As indicated e.g. in the clauses regarding delay, defects and product liability, Sungrow is under no circumstances liable for the buyer's indirect losses as a result of non-fulfillment of the agreement, no matter if it is loss of production, contribution margin, clients, orders or any other loss.


Sungrow reserves the right to make changes to its products without previous notice, provided that this can take place without making essential changes to the agreed technical specifications, and without making essential changes to the form, function or durability of the products.


Sungrow is entitled to cancel orders or postpone any agreed delivery and is furthermore not liable for any missing, defective or delayed good which in whole or in part is due to circumstances beyond Sungrow’s reasonable control, such as rebellion, riot, war, terrorism, explosion, fire, natural disasters, government regulations, prohibitions and injunctions, strike, lockout, slow-down, lack of means of transport, shortages, illness, resignation of key personnel, or delay of or defects in deliveries from subsuppliers or subcontractors, accidents in production or testing, computer viruses or lack of energy supply. In such cases, all of the buyer’s rights shall be suspended or terminated. Consequently, in case of annulment or postponed execution, the buyer shall not be entitled to claim compensation or make any other claims against Sungrow.
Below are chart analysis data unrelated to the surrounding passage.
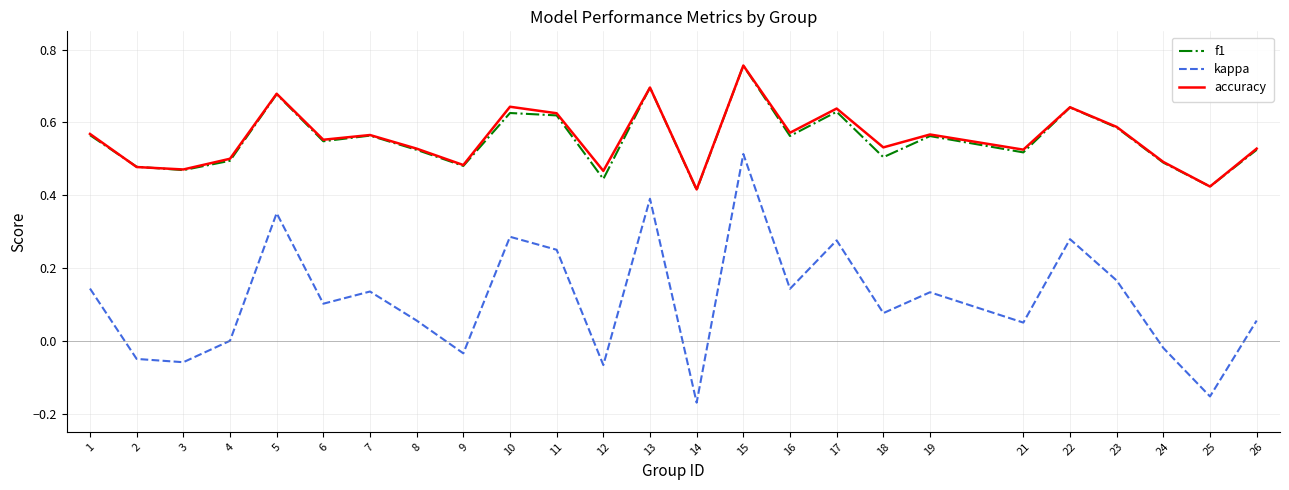

True or false: f1 has a value of 0.7 at 14.

False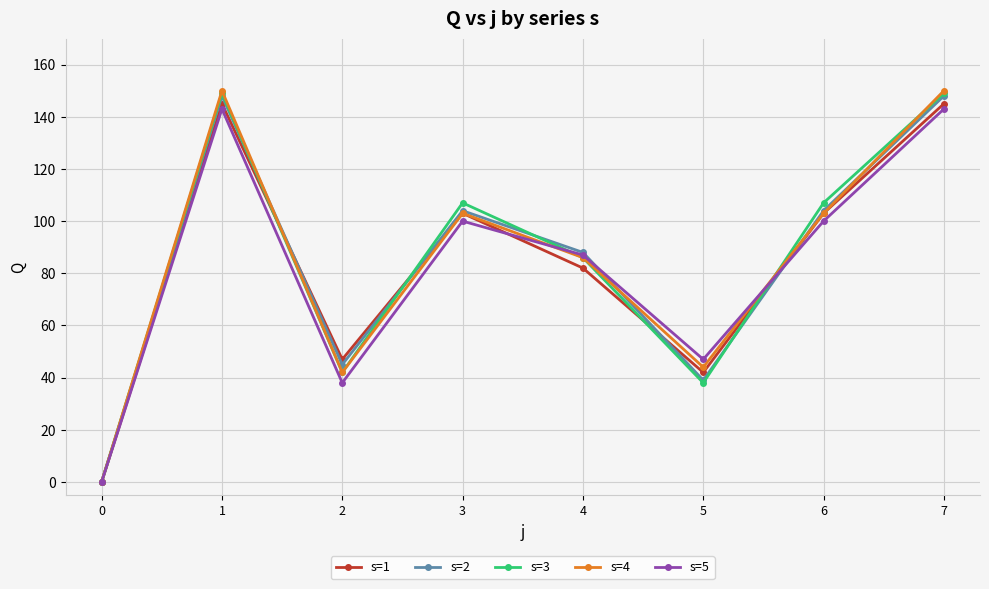

Reading left to right, transcribe all the data shown in this chart.

s=1: 0	145	47	103	82	42	103	145
s=2: 0	148	45	104	88	39	104	148
s=3: 0	149	42	107	86	38	107	149
s=4: 0	150	42	103	86	44	103	150
s=5: 0	143	38	100	87	47	100	143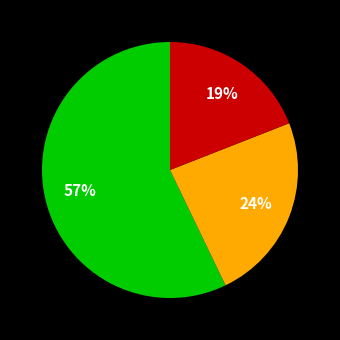

Is there a majority slice in this chart?

Yes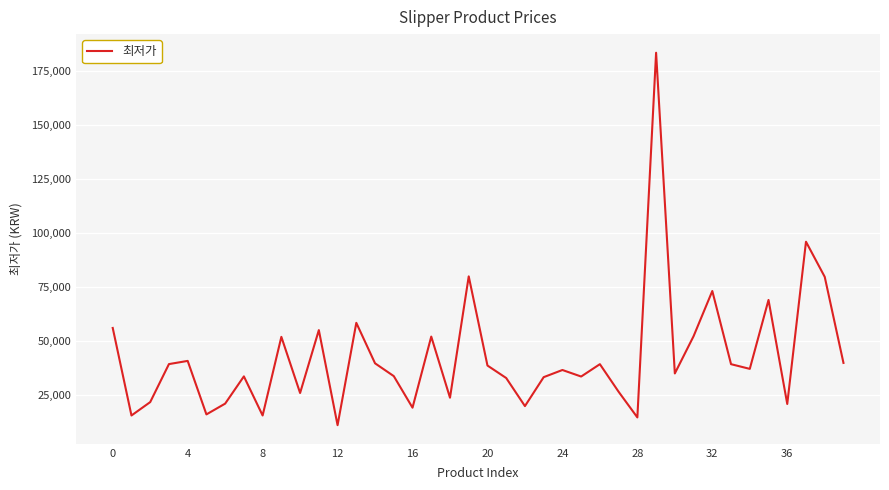

What is the difference between the maximum and minimum values?

172780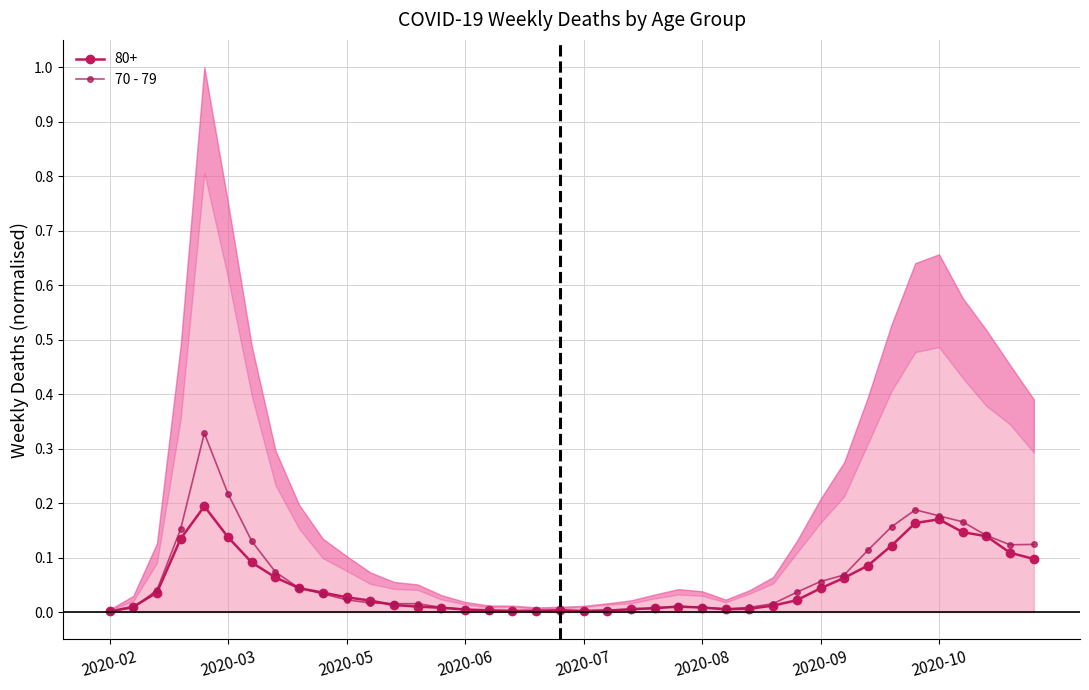

How many distinct data groups are displayed?

1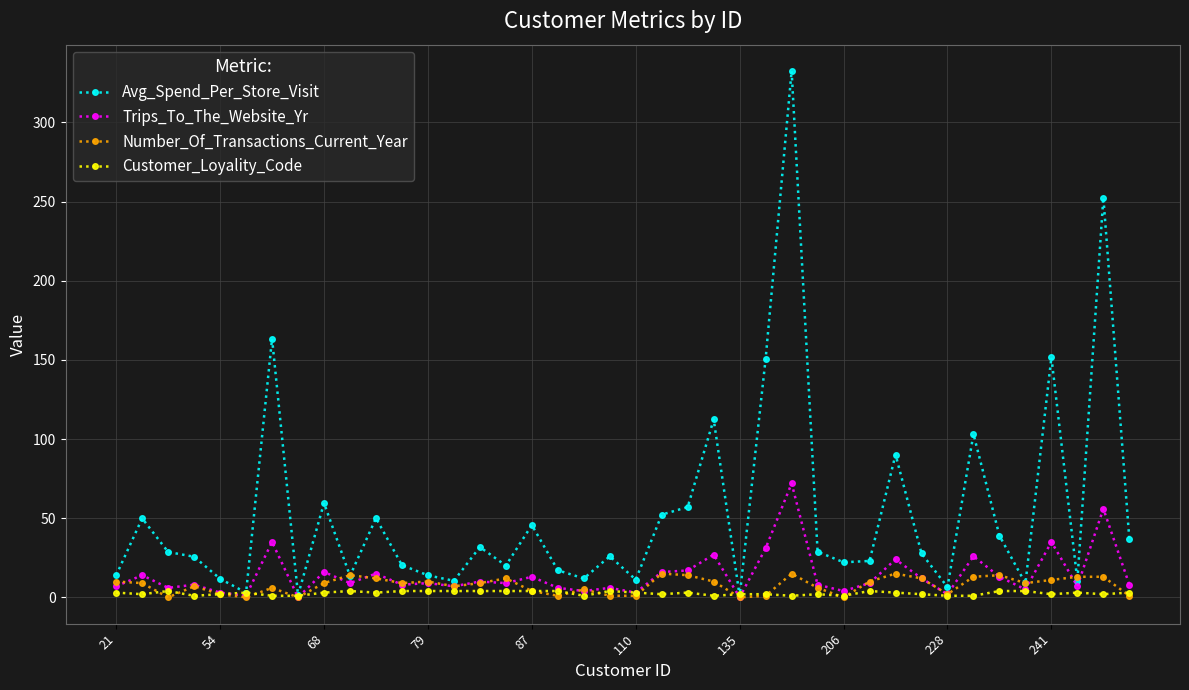

Which series has the largest total across all categories?

Avg_Spend_Per_Store_Visit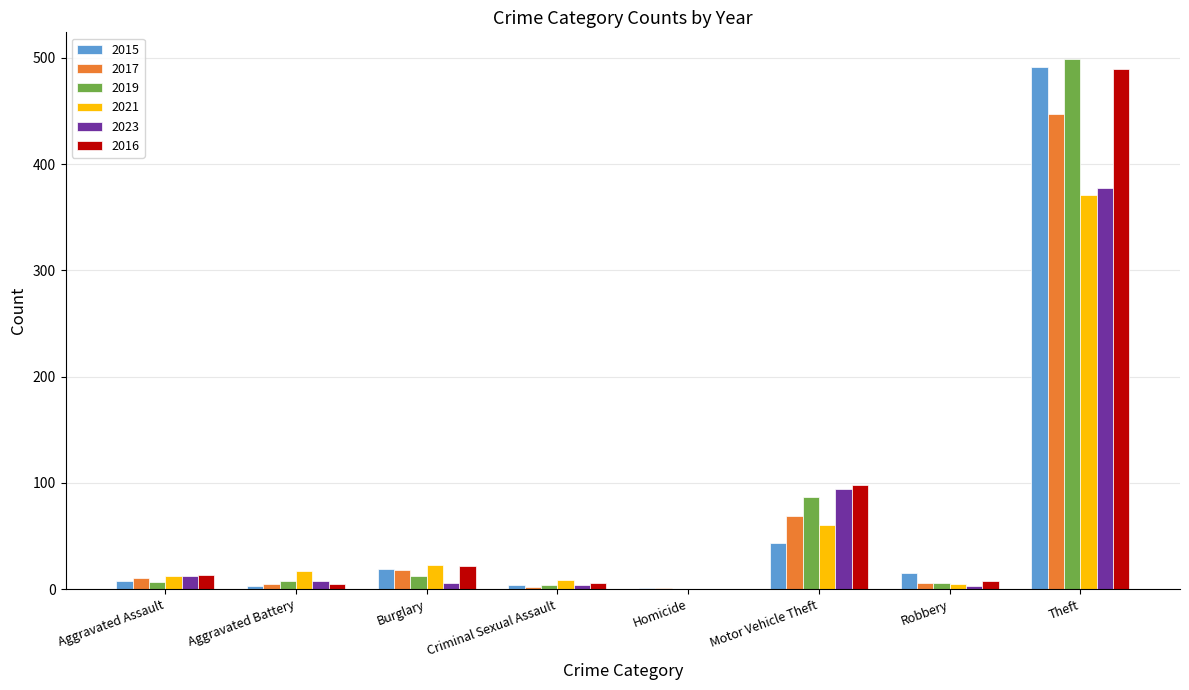

At which label is 2017 closest to 224?

Motor Vehicle Theft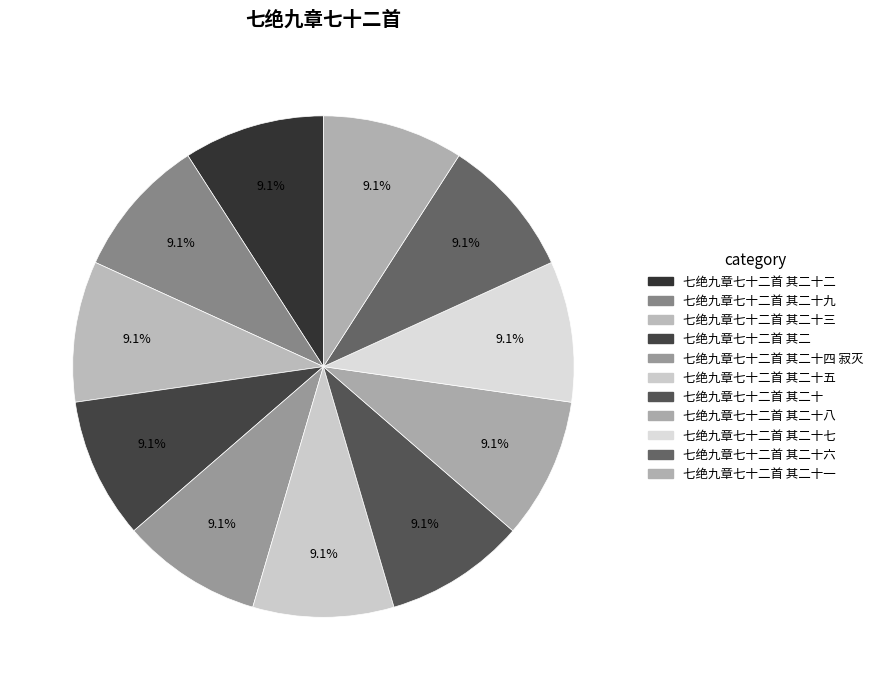

How many segments does this pie chart have?

11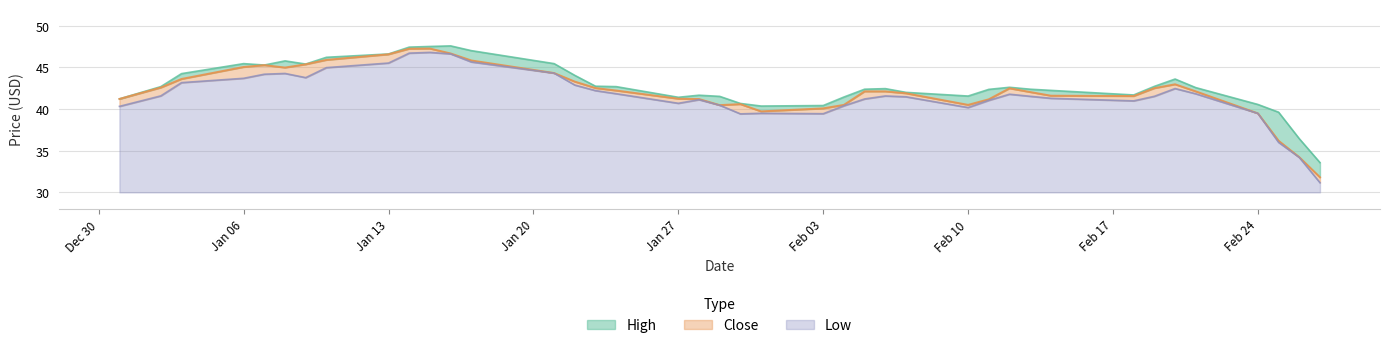

Is it true that Close equals 42.1 at 2020-02-05?

True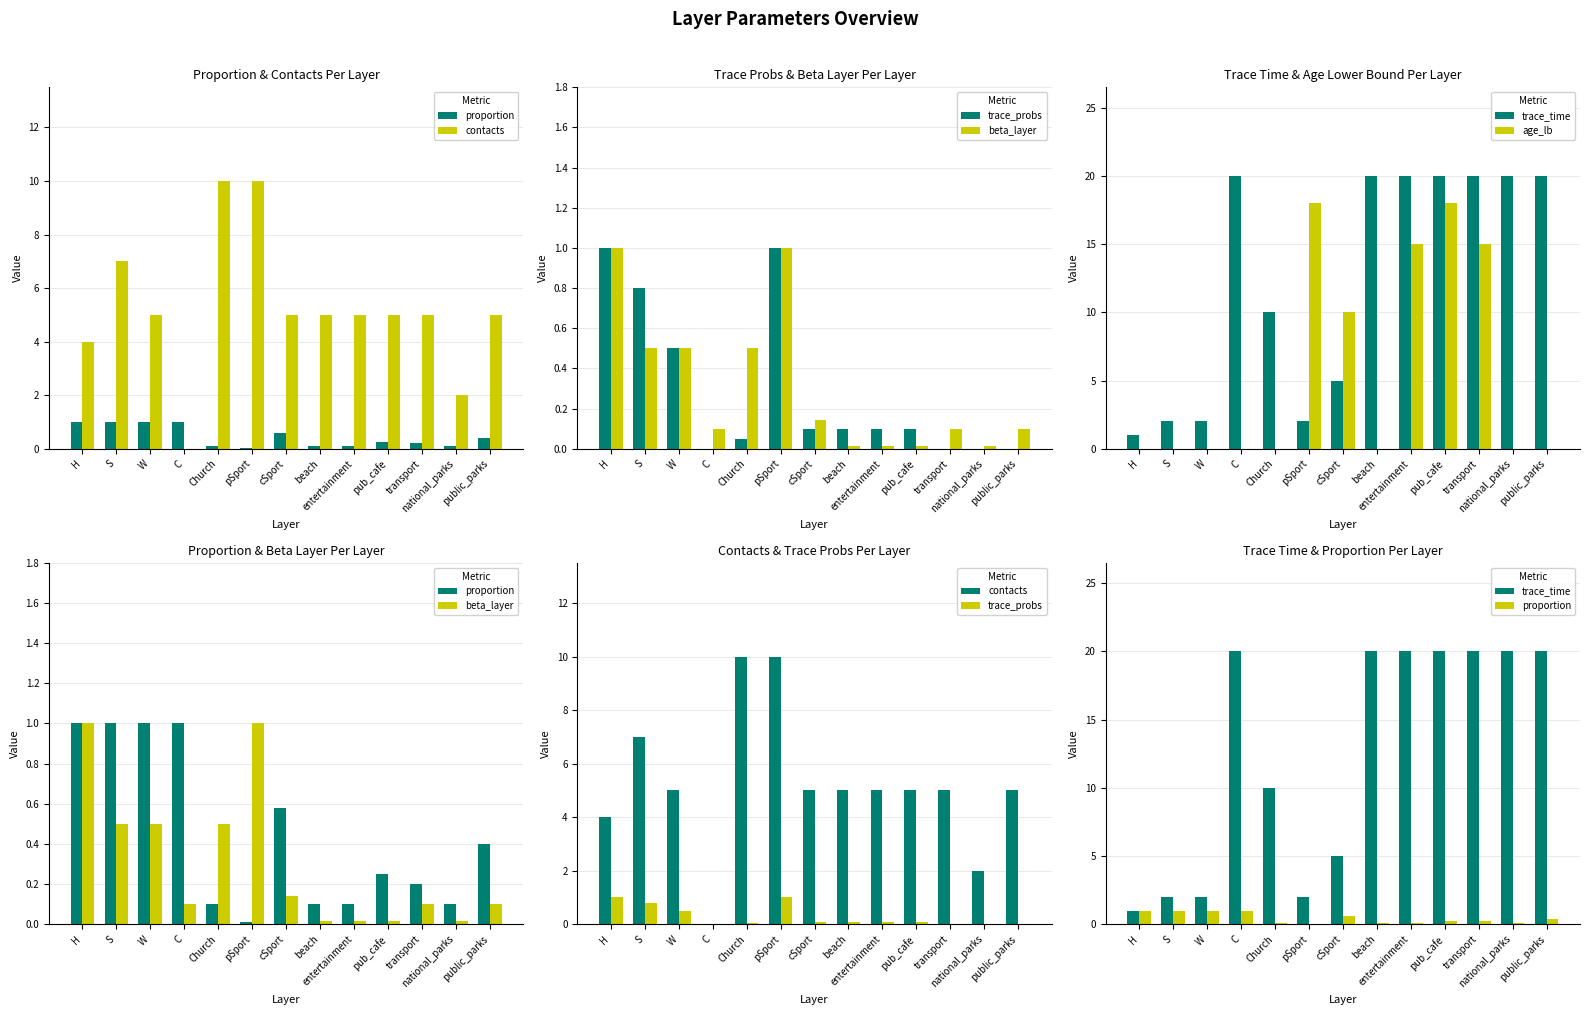

List the labels in order of contacts value, smallest first.

C, national_parks, H, W, cSport, beach, entertainment, pub_cafe, transport, public_parks, S, Church, pSport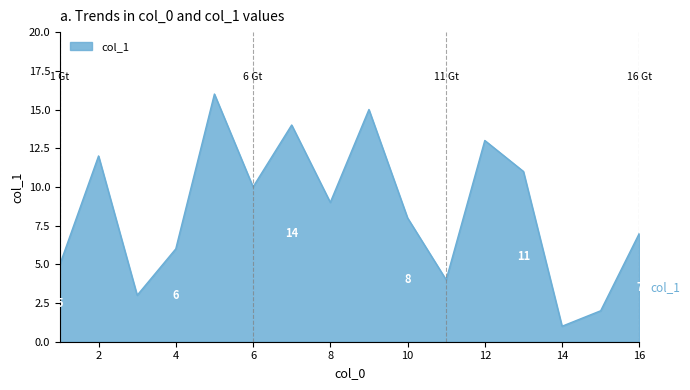

What is the sum of all values?

136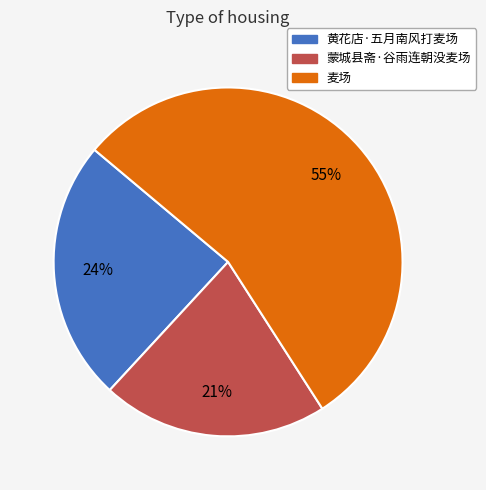

How many segments does this pie chart have?

3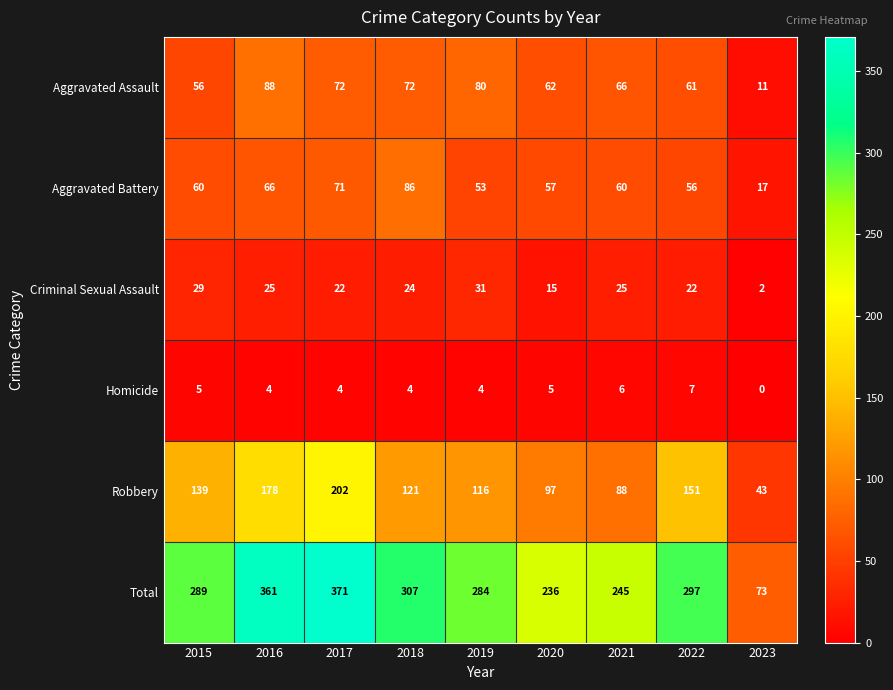

Is the value of Criminal Sexual Assault at 2018 greater than the value of Total at 2017?

No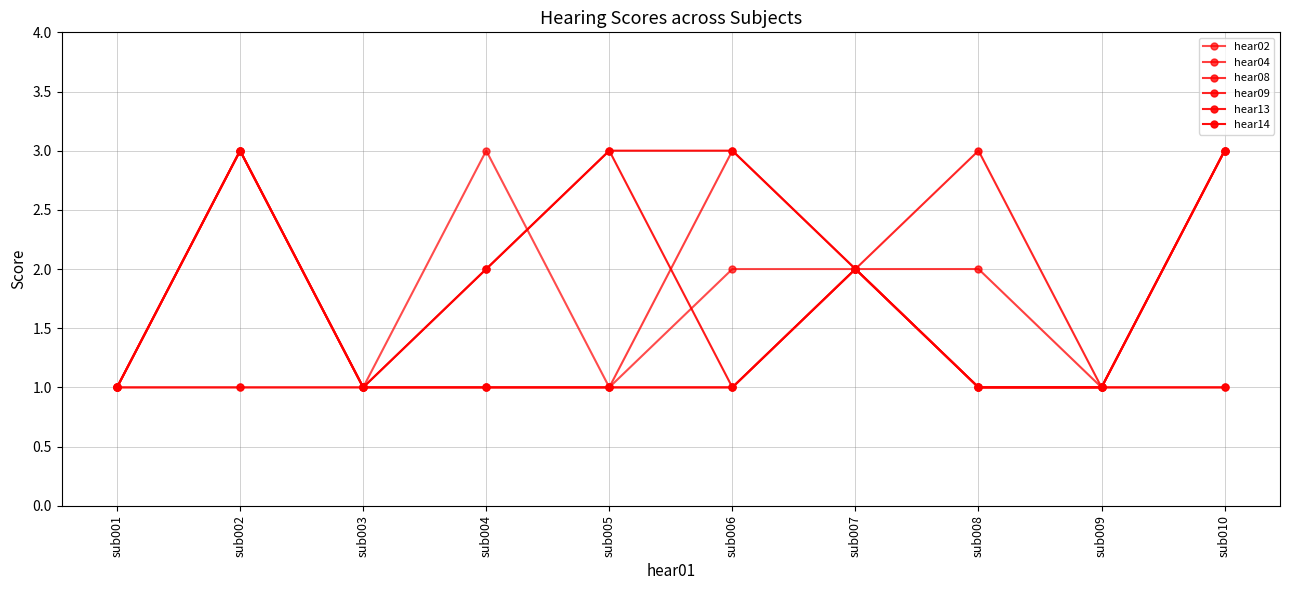

Rank the series at sub008 from lowest to highest value.

hear02, hear08, hear13, hear14, hear04, hear09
Any disputes arising from or relating to the agreement, including disputes regarding the existence and validity of the agreement, the interpretation and application of these terms, and the accordance between the delivery and the agreement shall be settled under Danish law by arbitration according to rules of the Danish Arbitration Institute in Copenhagen as in force from time to time. Disputes in which the amount in dispute is less than DKK 1,000,000 shall be settled by the Danish Arbitration Institute in Copenhagen by simplified arbitration according to rules of this Institute as in force from time to time.